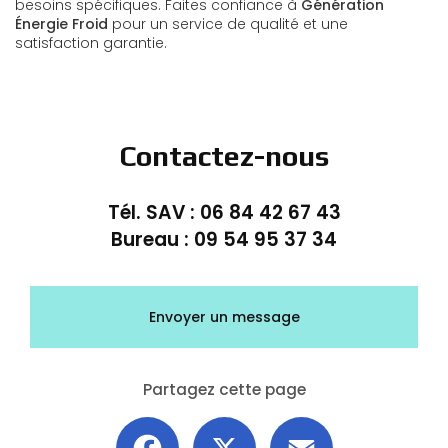
besoins spécifiques. Faites confiance à
Génération
Énergie Froid
pour un service de qualité et une
satisfaction garantie.
Contactez-nous
Tél. SAV :
06 84 42 67 43
Bureau :
09 54 95 37 34
Envoyer un message
Partagez cette page
Facebook
X
Email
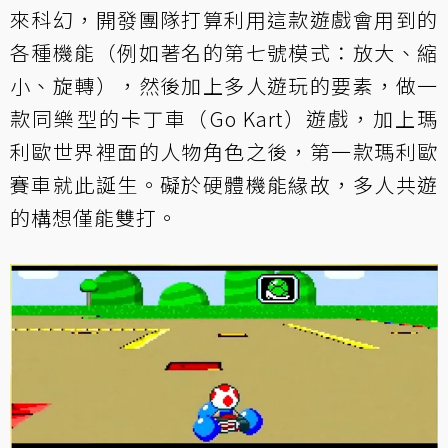
來科幻，開發團隊打算利用這款遊戲會用到的
各種機能（例如著名的第七號模式：放大、縮
小、旋轉），然後加上多人遊玩的要素，做一
款同樂型的卡丁車（Go Kart）遊戲，加上瑪
利歐世界裡面的人物角色之後，第一款瑪利歐
賽車就此誕生。礙於硬體機能緣故，多人共遊
的構想僅能雙打。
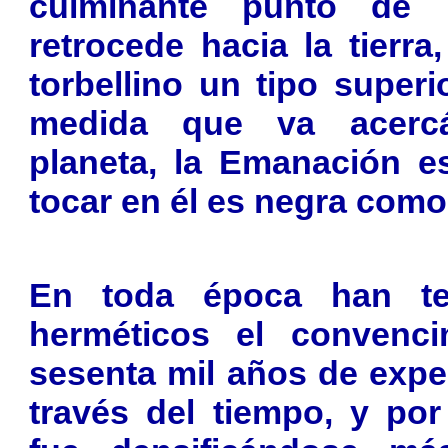
culminante punto de la
retrocede hacia la tierr
torbellino un tipo super
medida que va acerc
planeta, la Emanación e
tocar en él es negra como
En toda época han ten
herméticos el convenci
sesenta mil años de exper
través del tiempo, y por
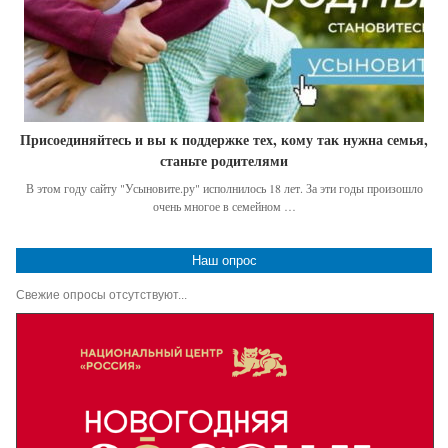
Присоединяйтесь и вы к поддержке тех, кому так нужна семья,
станьте родителями
В этом году сайту "Усыновите.ру" исполнилось 18 лет. За эти годы произошло
очень многое в семейном …
Наш опрос
Свежие опросы отсутствуют...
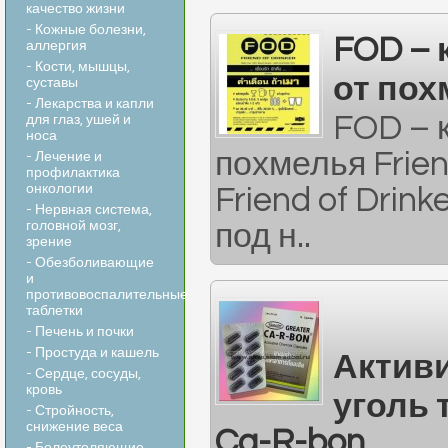
качество жизни
- Кожные болезни,
FOD –
аллергия
- Кости, мышцы,
от по
суставы
- Лекарства и капли
FOD – 
для глаз, ушей и
носа
похмелья Frien
- Лечение и
профилактика
онкологии
Friend of Drink
- Нервная система,
головной мозг,
под н..
зрение
- Обезболивающие
и
противовоспалительные
таблетки
- Печень и почки
- Простуда и кашель
Актив
- Сердце, сосуды,
кровь
уголь 
- Стройность,
снижение веса
Ca-R-bon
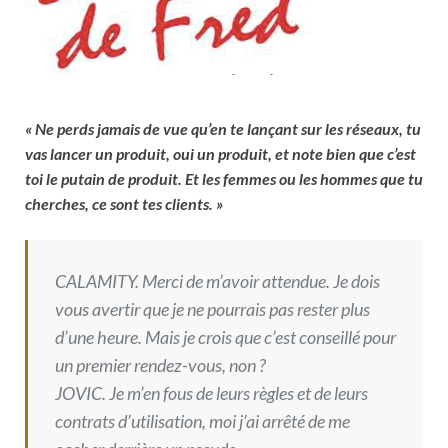
« Ne perds jamais de vue qu’en te lançant sur les réseaux, tu
vas lancer un produit,
oui un produit, et note bien que c’est
toi le putain de produit. Et les femmes ou
les hommes que tu
cherches, ce sont tes clients. »
CALAMITY. Merci de m’avoir attendue. Je dois
vous avertir que je ne pourrais pas rester plus
d’une heure. Mais je crois que c’est conseillé pour
un premier rendez-vous, non ?
JOVIC. Je m’en fous de leurs règles et de leurs
contrats d’utilisation, moi j’ai arrêté de me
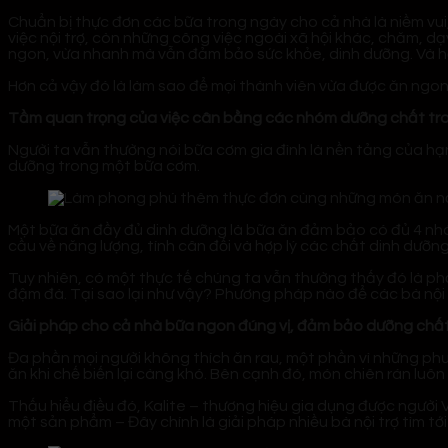
Chuẩn bị thực đơn các bữa trong ngày cho cả nhà là niềm vui,
việc nội trợ, còn những công việc ngoài xã hội khác, chăm, d
ngon, vừa nhanh mà vẫn đảm bảo sức khỏe, dinh dưỡng. Và hơn
Hơn cả vậy đó là làm sao để mọi thành viên vừa được ăn ngon,
Tầm quan trọng của việc cân bằng các nhóm dưỡng chất tr
Người ta vẫn thường nói bữa cơm gia đình là nền tảng của hạn
dưỡng trong một bữa cơm.
Một bữa ăn đầy đủ dinh dưỡng là bữa ăn đảm bảo có đủ 4 nhó
cầu về năng lượng, tính cân đối và hợp lý các chất dinh dưỡn
Tuy nhiên, có một thực tế chúng ta vẫn thường thấy đó là phầ
đậm đà. Tại sao lại như vậy? Phương pháp nào để các bà nộ
Giải pháp cho cả nhà bữa ngon đúng vị, đảm bảo dưỡng chất c
Đa phần mọi người không thích ăn rau, một phần vì những phư
ăn khi chế biến lại càng khó. Bên cạnh đó, món chiên rán luô
Thấu hiểu điều đó, Kalite – thương hiệu gia dụng được người 
một sản phẩm – Đây chính là giải pháp nhiều bà nội trợ tìm t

**PROBLEM TO WORK ON:** What are the lines in the records above, word for word, from the one containing "torbellino un tipo super" through the one containing "việc nội trợ, còn", both ends included and pictures left out?

**RESULT OF THIS TASK:**
torbellino un tipo super
medida que va acerc
planeta, la Emanación e
tocar en él es negra como
En toda época han ten
herméticos el convenci
sesenta mil años de exper
través del tiempo, y por
Присоединяйтесь и вы к поддержке тех, кому так нужна семья,
станьте родителями
В этом году сайту "Усыновите.ру" исполнилось 18 лет. За эти годы произошло
очень многое в семейном …
Наш опрос
Свежие опросы отсутствуют...
качество жизни
- Кожные болезни,
FOD –
аллергия
- Кости, мышцы,
от по
суставы
- Лекарства и капли
FOD – 
для глаз, ушей и
носа
похмелья Frien
- Лечение и
профилактика
онкологии
Friend of Drink
- Нервная система,
головной мозг,
под н..
зрение
- Обезболивающие
и
противовоспалительные
таблетки
- Печень и почки
- Простуда и кашель
Актив
- Сердце, сосуды,
кровь
уголь 
- Стройность,
снижение веса
Ca-R-bon
« Ne perds jamais de vue qu’en te lançant sur les réseaux, tu
vas lancer un produit,
oui un produit, et note bien que c’est
toi le putain de produit. Et les femmes ou
les hommes que tu
cherches, ce sont tes clients. »
CALAMITY. Merci de m’avoir attendue. Je dois
vous avertir que je ne pourrais pas rester plus
d’une heure. Mais je crois que c’est conseillé pour
un premier rendez-vous, non ?
JOVIC. Je m’en fous de leurs règles et de leurs
contrats d’utilisation, moi j’ai arrêté de me
Chuẩn bị thực đơn các bữa trong ngày cho cả nhà là niềm vui,
việc nội trợ, còn những công việc ngoài xã hội khác, chăm, d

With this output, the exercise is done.